Annual Meeting Società Italiana per la Formazione in Psichiatria
La S.I.F.I.P. (sezione speciale della Società Italiana di Psichiatria) è un’associazione scientifica senza fini di lucro ed apolitica, il cui scopo sociale è quello di promuovere la formazione nell’ambito della psichiatria e della psicologia clinica, anche mediante la ricerca nell’ambito di nuovi modelli teorico-applicativi. Essa contribuisce a diffondere la cultura psichiatrica attraverso corsi di formazione, meeting e convegni, che costituiscano luoghi interattivi di confronto e discussione sulle molteplici esperienze cliniche e realtà organizzative della salute mentale.
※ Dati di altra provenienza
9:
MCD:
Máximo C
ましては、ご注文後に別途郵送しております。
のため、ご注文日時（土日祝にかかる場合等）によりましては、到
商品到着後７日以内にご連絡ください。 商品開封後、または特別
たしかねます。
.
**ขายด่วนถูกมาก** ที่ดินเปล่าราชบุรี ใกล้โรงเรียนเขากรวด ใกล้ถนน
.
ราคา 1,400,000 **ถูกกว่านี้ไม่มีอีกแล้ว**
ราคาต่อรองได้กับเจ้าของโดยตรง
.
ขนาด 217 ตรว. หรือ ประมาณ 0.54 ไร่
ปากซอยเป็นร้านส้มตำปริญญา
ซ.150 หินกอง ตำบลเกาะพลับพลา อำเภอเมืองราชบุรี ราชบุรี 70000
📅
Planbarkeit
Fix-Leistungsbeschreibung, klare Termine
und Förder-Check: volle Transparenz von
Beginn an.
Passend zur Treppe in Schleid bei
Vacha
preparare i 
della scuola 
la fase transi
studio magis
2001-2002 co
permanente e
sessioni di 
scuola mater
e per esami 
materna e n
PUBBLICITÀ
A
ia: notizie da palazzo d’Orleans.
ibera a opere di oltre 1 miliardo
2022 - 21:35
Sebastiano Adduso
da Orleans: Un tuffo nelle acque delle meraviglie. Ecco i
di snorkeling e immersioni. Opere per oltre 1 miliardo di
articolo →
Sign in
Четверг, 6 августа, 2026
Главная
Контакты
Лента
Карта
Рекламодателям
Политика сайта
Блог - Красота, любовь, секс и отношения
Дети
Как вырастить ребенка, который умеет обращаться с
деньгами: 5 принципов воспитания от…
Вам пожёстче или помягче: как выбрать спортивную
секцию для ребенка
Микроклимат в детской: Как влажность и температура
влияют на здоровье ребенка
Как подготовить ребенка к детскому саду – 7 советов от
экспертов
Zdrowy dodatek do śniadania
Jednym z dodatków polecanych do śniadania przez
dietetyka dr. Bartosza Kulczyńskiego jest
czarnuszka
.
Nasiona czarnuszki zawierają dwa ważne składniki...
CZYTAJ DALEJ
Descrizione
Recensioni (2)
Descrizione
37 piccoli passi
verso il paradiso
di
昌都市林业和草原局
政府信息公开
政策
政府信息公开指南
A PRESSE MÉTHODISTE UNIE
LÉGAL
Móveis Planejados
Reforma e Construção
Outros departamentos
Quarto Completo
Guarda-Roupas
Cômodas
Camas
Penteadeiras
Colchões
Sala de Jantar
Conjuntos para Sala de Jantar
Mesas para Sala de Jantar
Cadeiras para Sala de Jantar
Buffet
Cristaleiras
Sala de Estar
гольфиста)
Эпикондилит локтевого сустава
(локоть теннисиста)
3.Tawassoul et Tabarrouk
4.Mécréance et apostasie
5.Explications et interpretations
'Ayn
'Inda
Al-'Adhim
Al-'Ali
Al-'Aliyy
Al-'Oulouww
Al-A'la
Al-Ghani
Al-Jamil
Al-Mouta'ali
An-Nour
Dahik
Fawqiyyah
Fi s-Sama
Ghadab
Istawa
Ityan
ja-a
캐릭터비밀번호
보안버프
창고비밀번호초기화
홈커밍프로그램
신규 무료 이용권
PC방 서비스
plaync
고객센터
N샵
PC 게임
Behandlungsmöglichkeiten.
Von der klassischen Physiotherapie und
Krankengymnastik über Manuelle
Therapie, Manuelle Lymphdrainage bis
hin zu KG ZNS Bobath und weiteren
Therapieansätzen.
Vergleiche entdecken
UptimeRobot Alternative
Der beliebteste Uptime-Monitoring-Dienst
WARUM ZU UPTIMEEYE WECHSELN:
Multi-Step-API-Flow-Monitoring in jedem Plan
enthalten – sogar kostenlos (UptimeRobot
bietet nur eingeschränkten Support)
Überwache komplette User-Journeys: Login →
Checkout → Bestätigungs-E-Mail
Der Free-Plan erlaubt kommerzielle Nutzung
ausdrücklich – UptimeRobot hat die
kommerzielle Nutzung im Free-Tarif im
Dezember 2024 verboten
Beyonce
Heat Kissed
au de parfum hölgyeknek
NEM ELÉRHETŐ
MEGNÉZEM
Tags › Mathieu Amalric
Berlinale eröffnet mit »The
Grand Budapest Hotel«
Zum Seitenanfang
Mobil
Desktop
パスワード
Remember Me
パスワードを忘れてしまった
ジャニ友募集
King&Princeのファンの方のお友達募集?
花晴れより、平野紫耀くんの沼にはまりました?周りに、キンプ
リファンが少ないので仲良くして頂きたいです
Anche le sue iniziative editoriali (la rivista scientifica “L’Altro”) perseguono obiettivi di formazione ed aggiornamento nell’ambito delle neuroscienze, della psichiatria clinica e delle discipline antropologiche. La S.I.F.I.P. ripropone la cultura psicopatologica come asse portante della metodologia formativa e della prassi professionale degli operatori della salute mentale, in collaborazione con altre società scientifiche, istituti universitari, nonché strutture assistenziali pubbliche e private. Secondo logiche di razionalità plurale ed antitotalizzante promuove e rafforza i valori dell’identità professionale e la loro necessaria fondazione nell’etica dell’alterità e nell’incontro con altre culture.
Sono gli psichiatri e psicologi una sorta di filosofi della mente? Spesso sono stati così considerati, specialmente quando hanno formulato ipotesi interpretative del funzionamento psichico, presentandole come fondamenti epistemici di diverse scuole di pensiero, a cui si sono uniformate varie tecniche d’intervento. La mente umana però non è spiegabile esaustivamente con nessun modello. Si può intraprendere un percorso non dogmatico di comprensione all’interno di essa alla luce della teoria dei sistemi complessi. In questo orizzonte non è più sufficiente la comprensione di alcuni meccanismi patogenetici e l’apprendimento di nuovi sistemi tassonomici.
Vanno superati gli steccati ideologici dei vari modelli teorici, troppo spesso contrapposti, nonché i riduzionismi nosologici. Le nostre competenze epistemiche, plurime e culturalmente contaminate nell’impegno professionale, hanno una intrinseca ed inscindibile tensione verso la praxis nella relazione d’aiuto. Nella nostra condizione di uomini liberi, responsabili e professionalmente competenti non dobbiamo limitarci ad interpretare la malattia.
Possiamo cambiarne il mondo con una prassi clinica basata sulla consapevolezza della complessità del reale ed una nuova attenzione antropologica.